Prostate cancer is the most commonly diagnosed cancer in men and is among the top five causes of cancer death. In most cases, prostate cancer can be treated successfully, but there is a group of patients who have an aggressive course and often a fatal outcome.
The joint study conducted by a research team led by Robert Wiebringhaus and supervised by Lukas Kenner of the Department of Pathology of MedUni Vienna and the Department of Laboratory Animal Pathology of Vetmeduni, Board Member of the Comprehensive Cancer Center of MedUni Vienna and University Hospital Vienna, has identified new cancer markers in aggressive prostate cancer patients that indicate poorer survival and therefore can be used in the future to help assess risk. The study was published in the highly regarded “Cancers” journal.
In Austria, one in nine deaths among male cancer patients is due to prostate cancer. According to Statistics Austria, around 6,000 men are diagnosed with the disease each year. While some prostate cancers grow slowly and require minimal treatment, there are more aggressive forms that grow very quickly. In order to be able to treat prostate cancer more effectively, it is necessary to understand the complex processes of the tumor at the molecular level.
In 2015, a research team led by experimental pathologist Lukas Kenner of the pathology department of MedUni Vienna and the laboratory animal pathology department of Vetmeduni recognized, using a mouse model, that the STAT3 protein has a surprising tumor suppressor role in prostate cancer. It was shown around this time that patients with low levels of STAT3 in cancer cells experience significantly worse disease progression than patients with high levels. A follow-up study showed that there was a higher metabolic rate in cancerous prostate tissue compared to healthy prostate tissue. This provides the tumor with additional energy to grow and metastasize.
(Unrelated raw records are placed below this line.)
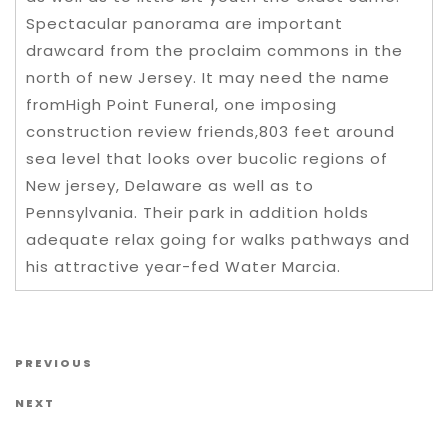
Spectacular panorama are important
drawcard from the proclaim commons in the
north of new Jersey. It may need the name
fromHigh Point Funeral, one imposing
construction review friends,803 feet around
sea level that looks over bucolic regions of
New jersey, Delaware as well as to
Pennsylvania. Their park in addition holds
adequate relax going for walks pathways and
his attractive year-fed Water Marcia.
Post navigation
Previous Post
PREVIOUS
Next Post
NEXT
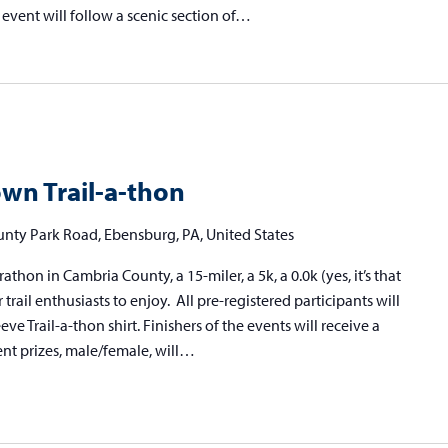
 event will follow a scenic section of…
wn Trail-a-thon
nty Park Road, Ebensburg, PA, United States
athon in Cambria County, a 15-miler, a 5k, a 0.0k (yes, it’s that
r trail enthusiasts to enjoy. All pre-registered participants will
 Trail-a-thon shirt. Finishers of the events will receive a
ent prizes, male/female, will…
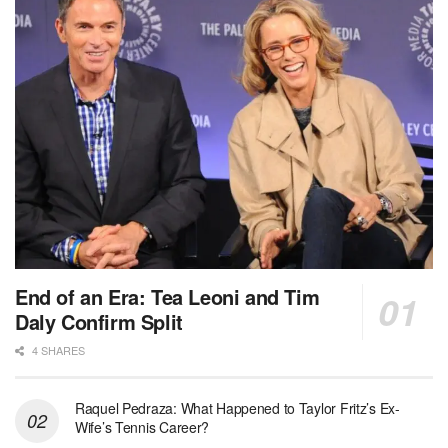
End of an Era: Tea Leoni and Tim
Daly Confirm Split
4 SHARES
Raquel Pedraza: What Happened to Taylor Fritz’s Ex-
Wife’s Tennis Career?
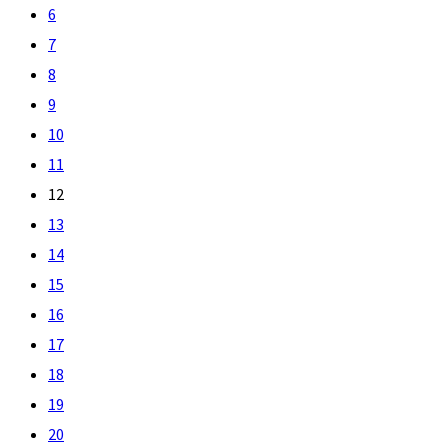
6
7
8
9
10
11
12
13
14
15
16
17
18
19
20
The latest study by doctoral student Robert Wiebringhaus from Lukas Kenner’s team and molecular biologist Brigitte Hantusch is based on these results. For the recent study, the cancerous tissue of the prostate was separated from the healthy tissue using a laser microscope and the proteome, that is, all of the proteins present, was then analyzed by spectrometry. mass (proteomic analysis). This has facilitated the analysis of thousands of different peptides and proteins. It turned out that there was a higher concentration of intracellular mitochondrial respiratory chain proteins in the more aggressive cancer tissue. Mitochondria are organelles, that is, structurally delineated areas of cells with a specific biological function, and are also called “powerhouses of cells”.
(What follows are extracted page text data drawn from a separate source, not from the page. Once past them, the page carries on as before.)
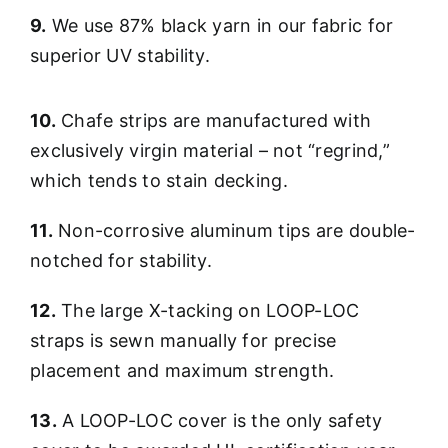
9.
We use 87% black yarn in our fabric for
superior UV stability.
10.
Chafe strips are manufactured with
exclusively virgin material – not “regrind,”
which tends to stain decking.
11.
Non-corrosive aluminum tips are double-
notched for stability.
12.
The large X-tacking on LOOP-LOC
straps is sewn manually for precise
placement and maximum strength.
13.
A LOOP-LOC cover is the only safety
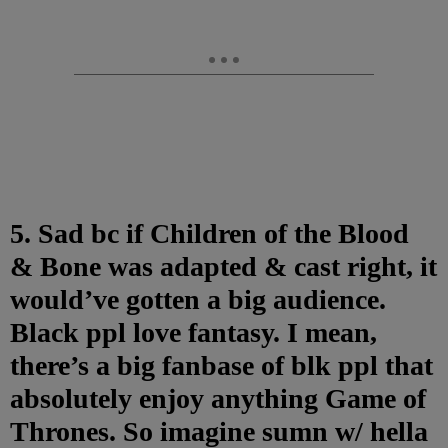
5. Sad bc if Children of the Blood
& Bone was adapted & cast right, it
would’ve gotten a big audience.
Black ppl love fantasy. I mean,
there’s a big fanbase of blk ppl that
absolutely enjoy anything Game of
Thrones. So imagine sumn w/ hella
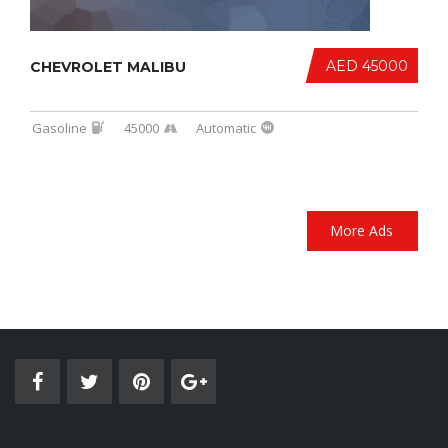
AED 45000
CHEVROLET MALIBU
Gasoline
45000
Automatic
More Ads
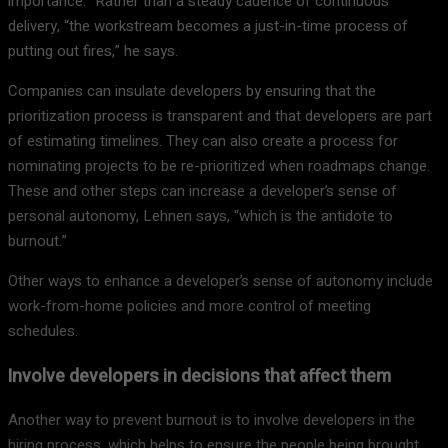
importance.” Rather than a steady cadence of continuous
delivery, “the workstream becomes a just-in-time process of
putting out fires,” he says.
Companies can insulate developers by ensuring that the
prioritization process is transparent and that developers are part
of estimating timelines. They can also create a process for
nominating projects to be re-prioritized when roadmaps change.
These and other steps can increase a developer’s sense of
personal autonomy, Lehnen says, “which is the antidote to
burnout.”
Other ways to enhance a developer’s sense of autonomy include
work-from-home policies and more control of meeting
schedules.
Involve developers in decisions that affect them
Another way to prevent burnout is to involve developers in the
hiring process, which helps to ensure the people being brought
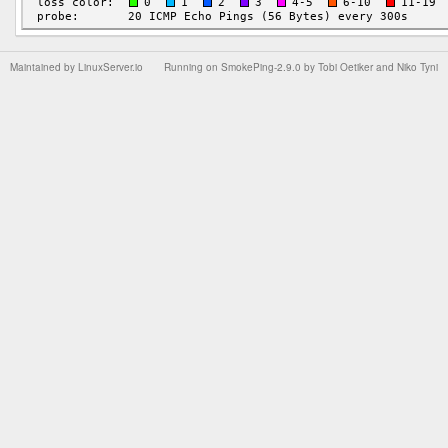
Maintained by
LinuxServer.io
Running on
SmokePing-2.9.0
by
Tobi Oetiker
and Niko Tyni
In a machinery made up of enzymatic complexes, the so-called respiratory chain or “oxidative phosphorylation” produces energy-rich degradation products via the degradation of sugar and, in a final step, these generate the universal energy vector adenosine triphosphate (ATP) . It is an important regulator of cellular energy production processes. Cells with a particularly high energy requirement, such as cancer cells, can meet this demand through oxidative phosphorylation.
Two proteins of interest from proteomic analysis – NDUFS1 and ATP5O – were further investigated in a collection of patient samples with associated clinical data. Using immunohistochemical staining and data analysis, these two proteins were found to be associated with a lower probability of survival in more aggressive forms of prostate cancer.
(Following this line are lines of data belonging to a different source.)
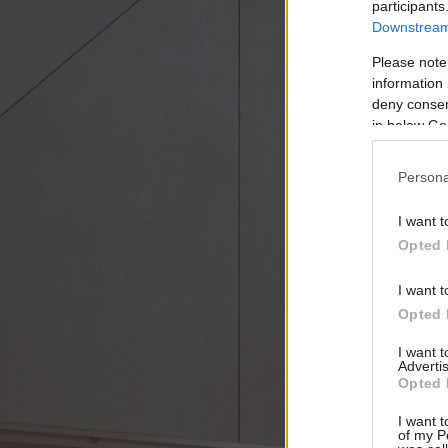
participants
Downstream 
Please note
information 
deny consent
in below Go
Persona
I want t
Opted 
I want t
Opted 
I want 
Advertis
Opted 
I want t
of my P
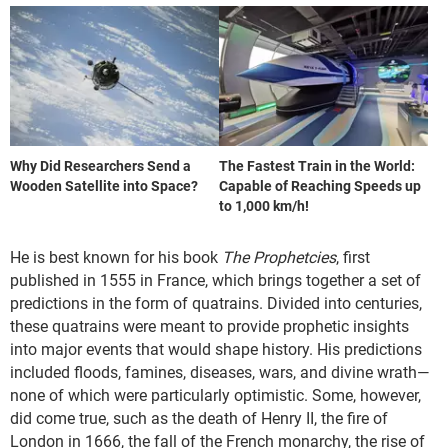
Why Did Researchers Send a
The Fastest Train in the World:
Wooden Satellite into Space?
Capable of Reaching Speeds up
to 1,000 km/h!
He is best known for his book
The Prophetcies
, first
published in 1555 in France, which brings together a set of
predictions in the form of quatrains. Divided into centuries,
these quatrains were meant to provide prophetic insights
into major events that would shape history. His predictions
included floods, famines, diseases, wars, and divine wrath—
none of which were particularly optimistic. Some, however,
did come true, such as the death of Henry II, the fire of
London in 1666, the fall of the French monarchy, the rise of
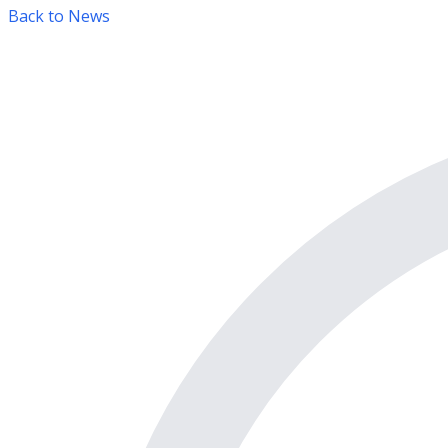
Back to News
Further scans of the transcriptome, which includes all of the genes that are transcribed into the cell at some point in time, also showed a rectified change in the concentration of mRNA (messenger ribonucleic acid). This means that there is a direct correlation between the genetic transcripts and the proteins produced. The current study by Wiebringhaus et al. represents an important step in establishing a link between NDUFS, ATP5O and cancer aggressiveness. NDUFS1 and ATP5O could therefore serve as additional immunohistochemical markers for aggressive prostate tumors and, at the same time, new targets for cancer treatment.
Vienna Medical University
Wiebringhaus, R., et al. (2012) Proteomic Analysis Identifies NDUFS1 and ATP5O as New Markers for Survival Outcomes in Prostate Cancer. Cancers. doi.org/10.3390/cancers13236036.